“Consumi 1″ Gli analisti: niente allarmismi

26/07/2004


          sabato 24 Luglio 2004

          sezione: ECONOMIA ITALIANA – pag: 15
          Gli analisti: niente allarmismi, sono indicazioni parziali
          GIULIA CRIVELLI
          MILANO • C’è molta cautela, ma poco allarmismo, tra gli analisti per i dati Istat. Dal punto di vista strettamente macroeconomico, infatti — spiegano — non sono particolarmente significativi: innanzitutto, si tratta di numeri non depurati dai giorni non lavorati. In secondo luogo, l’elenco dei beni al dettaglio preso in considerazione è parziale. Ci sono gli alimentari, solo alcuni prodotti non alimentari (mancano, ad esempio, le automobili) e sono assenti i servizi, che pure incidono molto sulla spesa delle famiglie (basti pensare alla Rc auto).

          Stephane Deo, del colosso svizzero Ubs, preferisce non entrare nel dettaglio: «Ho visto i dati, ma non li reputo un indicatore particolarmente valido dell’andamento dei consumi», spiega l’economista dall’ufficio studi di Parigi.
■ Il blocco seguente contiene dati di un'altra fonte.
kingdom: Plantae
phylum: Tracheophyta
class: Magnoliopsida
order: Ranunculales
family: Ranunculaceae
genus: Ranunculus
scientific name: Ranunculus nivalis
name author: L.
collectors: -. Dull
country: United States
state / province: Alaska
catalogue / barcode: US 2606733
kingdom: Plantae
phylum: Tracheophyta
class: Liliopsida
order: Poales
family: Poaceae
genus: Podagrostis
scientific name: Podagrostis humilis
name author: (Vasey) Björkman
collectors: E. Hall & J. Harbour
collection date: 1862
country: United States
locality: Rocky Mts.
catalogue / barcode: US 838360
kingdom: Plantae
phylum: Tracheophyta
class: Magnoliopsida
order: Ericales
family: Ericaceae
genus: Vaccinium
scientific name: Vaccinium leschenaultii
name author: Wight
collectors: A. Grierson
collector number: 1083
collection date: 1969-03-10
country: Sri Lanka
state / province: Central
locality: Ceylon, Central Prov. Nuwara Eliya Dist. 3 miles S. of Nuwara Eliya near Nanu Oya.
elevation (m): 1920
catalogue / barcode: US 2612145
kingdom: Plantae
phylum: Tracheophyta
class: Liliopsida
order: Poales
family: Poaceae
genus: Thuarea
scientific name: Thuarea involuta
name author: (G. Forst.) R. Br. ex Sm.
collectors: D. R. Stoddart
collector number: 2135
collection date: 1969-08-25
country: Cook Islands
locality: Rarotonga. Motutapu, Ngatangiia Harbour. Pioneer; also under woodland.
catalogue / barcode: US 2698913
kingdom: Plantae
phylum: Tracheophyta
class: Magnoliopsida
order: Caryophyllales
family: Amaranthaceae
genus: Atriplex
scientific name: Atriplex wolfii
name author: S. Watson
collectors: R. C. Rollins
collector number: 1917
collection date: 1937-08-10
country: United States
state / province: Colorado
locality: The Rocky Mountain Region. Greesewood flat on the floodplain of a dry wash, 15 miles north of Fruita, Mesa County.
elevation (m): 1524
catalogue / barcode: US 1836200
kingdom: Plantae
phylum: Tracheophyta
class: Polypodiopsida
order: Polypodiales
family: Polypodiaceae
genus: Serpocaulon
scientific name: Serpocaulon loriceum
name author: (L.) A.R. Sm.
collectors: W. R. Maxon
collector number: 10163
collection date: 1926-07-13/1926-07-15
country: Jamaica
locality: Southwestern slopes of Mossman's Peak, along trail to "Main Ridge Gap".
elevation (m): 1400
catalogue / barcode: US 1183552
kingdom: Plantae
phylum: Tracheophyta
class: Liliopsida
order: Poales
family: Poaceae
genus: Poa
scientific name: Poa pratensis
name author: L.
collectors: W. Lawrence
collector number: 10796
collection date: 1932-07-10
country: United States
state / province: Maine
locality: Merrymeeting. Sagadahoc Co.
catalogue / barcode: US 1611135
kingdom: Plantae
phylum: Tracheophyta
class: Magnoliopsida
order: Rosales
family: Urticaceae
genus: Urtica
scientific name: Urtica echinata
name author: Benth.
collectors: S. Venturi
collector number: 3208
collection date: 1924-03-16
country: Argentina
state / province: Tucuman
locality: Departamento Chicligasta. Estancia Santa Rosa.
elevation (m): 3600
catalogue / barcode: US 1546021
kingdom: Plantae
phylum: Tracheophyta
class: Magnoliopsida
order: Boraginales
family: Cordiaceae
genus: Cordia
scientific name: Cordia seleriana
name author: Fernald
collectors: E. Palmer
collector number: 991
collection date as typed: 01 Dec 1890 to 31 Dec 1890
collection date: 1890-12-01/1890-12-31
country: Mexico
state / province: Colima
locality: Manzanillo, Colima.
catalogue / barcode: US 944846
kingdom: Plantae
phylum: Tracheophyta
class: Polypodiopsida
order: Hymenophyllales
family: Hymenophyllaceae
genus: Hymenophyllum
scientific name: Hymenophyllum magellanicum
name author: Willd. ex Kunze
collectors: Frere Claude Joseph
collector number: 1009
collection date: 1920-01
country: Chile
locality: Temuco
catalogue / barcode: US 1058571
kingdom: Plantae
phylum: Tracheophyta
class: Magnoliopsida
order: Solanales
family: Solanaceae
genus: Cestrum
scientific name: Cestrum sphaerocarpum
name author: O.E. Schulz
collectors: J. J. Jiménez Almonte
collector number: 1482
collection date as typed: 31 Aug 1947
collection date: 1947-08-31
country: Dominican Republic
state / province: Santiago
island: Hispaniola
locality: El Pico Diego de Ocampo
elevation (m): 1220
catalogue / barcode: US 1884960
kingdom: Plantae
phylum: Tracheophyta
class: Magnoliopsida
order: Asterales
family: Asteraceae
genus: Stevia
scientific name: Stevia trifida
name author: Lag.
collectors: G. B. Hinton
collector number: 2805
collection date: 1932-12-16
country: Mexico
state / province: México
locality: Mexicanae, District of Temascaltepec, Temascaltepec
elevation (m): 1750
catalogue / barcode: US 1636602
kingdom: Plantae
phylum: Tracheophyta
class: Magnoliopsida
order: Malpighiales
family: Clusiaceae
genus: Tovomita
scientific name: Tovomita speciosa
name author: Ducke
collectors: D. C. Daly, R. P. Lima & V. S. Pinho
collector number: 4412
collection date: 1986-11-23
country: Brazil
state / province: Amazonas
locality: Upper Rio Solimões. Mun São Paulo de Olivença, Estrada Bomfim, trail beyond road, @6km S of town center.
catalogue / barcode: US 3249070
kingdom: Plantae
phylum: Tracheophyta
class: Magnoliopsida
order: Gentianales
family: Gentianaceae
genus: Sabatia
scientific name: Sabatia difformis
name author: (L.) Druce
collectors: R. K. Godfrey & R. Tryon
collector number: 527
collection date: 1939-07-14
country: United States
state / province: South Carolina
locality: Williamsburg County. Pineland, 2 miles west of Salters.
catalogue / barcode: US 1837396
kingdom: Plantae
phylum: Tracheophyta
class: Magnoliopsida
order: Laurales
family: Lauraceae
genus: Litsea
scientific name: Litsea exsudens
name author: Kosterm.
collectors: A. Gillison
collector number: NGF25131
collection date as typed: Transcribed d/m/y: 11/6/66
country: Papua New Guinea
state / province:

          Stessa cautela da parte di Goldman Sachs: anche gli analisti della banca londinese non ritengono i dati sufficienti a trarre conclusioni o a fare previsioni. Anche perché, come hanno spiegato gli stessi tecnici dell’Istat, i soli effetti di calendario incidono per un punto percentuale sul calo di maggio. Questo, a sua volta, significa che se — a un primo sguardo — il calo è stato del 3,2% su base annua, togliendo gli effetti dovuti alle differenze di giorni lavorativi e di festività esso si ridurrebbe circa all’1 per cento.

          Gli analisti di Standard&Poor’s preferiscono affidarsi a indicatori aggregati e che fotografino la situazione europea nel suo complesso, non a livello nazionale.

          Nell’ultimo industry report sul settore del commercio al dettaglio, l’agenzia di rating londinese sottolinea la debolezza dei consumi europei (fatta eccezione per la Gran Bretagna). La causa, secondo gli analisti di Standard&Poor’s, è anche legata alla struttura del mercato. In Italia, Germania e Olanda, dove la diffusione della grande distribuzione — specie nel settore alimentare — ha ancora molta strada da fare, il calo dei consumi potrebbe avere un effetto positivo: accelerare il processo di concentrazione che alla fine, offrendo prezzi più competitivi ai consumatori, potrebbe far ripartire la domanda.